Text shown:

Add packaging pipeline for CUDA plugin EP (#28152)
## Description
This PR adds an Azure Pipelines packaging flow for the CUDA plugin EP,
following the existing WebGPU plugin packaging pipeline pattern. The new
pipeline can package Windows x64 and Linux x64 builds for both CUDA 12.8
and 13.0, and optionally package Linux aarch64 builds when CUDA 13.0 is
selected.
The flow is parameterized for CUDA version, package version, build type,
and Python configuration so the packaging matrix can be expanded without
duplicating pipeline logic. It also adds validation to reject
unsupported combinations such as Linux aarch64 with CUDA 12.8.
## Summary of Changes
### Azure Pipelines packaging flow
| File | Change |
|---|---|
| `tools/ci_build/github/azure-pipelines/plugin-cuda-pipeline.yml` |
Adds the top-level official pipeline with CUDA 12.8/13.0 selection,
package/build-type validation, and aarch64 gating for CUDA 13.0 only. |
|
`tools/ci_build/github/azure-pipelines/stages/plugin-cuda-packaging-stage.yml`
| Adds the packaging orchestrator that fans out per-platform/per-Python
build stages and merges Linux artifacts. |
|
`tools/ci_build/github/azure-pipelines/stages/plugin-linux-cuda-stage.yml`
| Adds the Linux packaging stage template for x64 and aarch64,
parameterized by CUDA version, Python executable, Docker image, and CUDA
architectures. |
|
`tools/ci_build/github/azure-pipelines/stages/plugin-win-cuda-stage.yml`
| Adds the Windows packaging stage template with CUDA-version-specific
SDK setup and CUDA 13.0 cuDNN handling. |
### Linux build script
| File | Change |
|---|---|
| `tools/ci_build/github/linux/build_cuda_plugin_package.sh` | Adds a
Docker-based CUDA plugin packaging script with parameters for build
config, Python executable, CUDA version, and `CMAKE_CUDA_ARCHITECTURES`.

What needs to be done:
Reproduce word for word everything in the CUDA plugin pipeline description from "Add packaging pipeline" down to "with CUDA 12.8.".

Data extract:
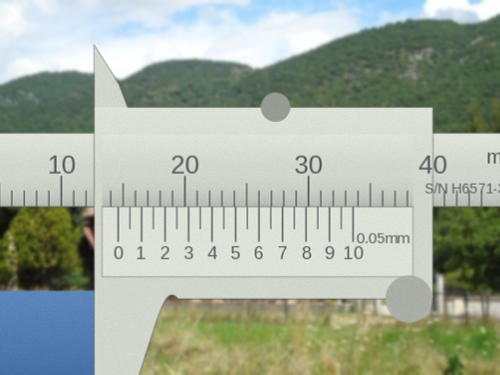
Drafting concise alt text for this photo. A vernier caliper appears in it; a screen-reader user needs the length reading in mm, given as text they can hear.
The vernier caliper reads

Answer area:
Add packaging pipeline for CUDA plugin EP (#28152)
## Description
This PR adds an Azure Pipelines packaging flow for the CUDA plugin EP,
following the existing WebGPU plugin packaging pipeline pattern. The new
pipeline can package Windows x64 and Linux x64 builds for both CUDA 12.8
and 13.0, and optionally package Linux aarch64 builds when CUDA 13.0 is
selected.
The flow is parameterized for CUDA version, package version, build type,
and Python configuration so the packaging matrix can be expanded without
duplicating pipeline logic. It also adds validation to reject
unsupported combinations such as Linux aarch64 with CUDA 12.8.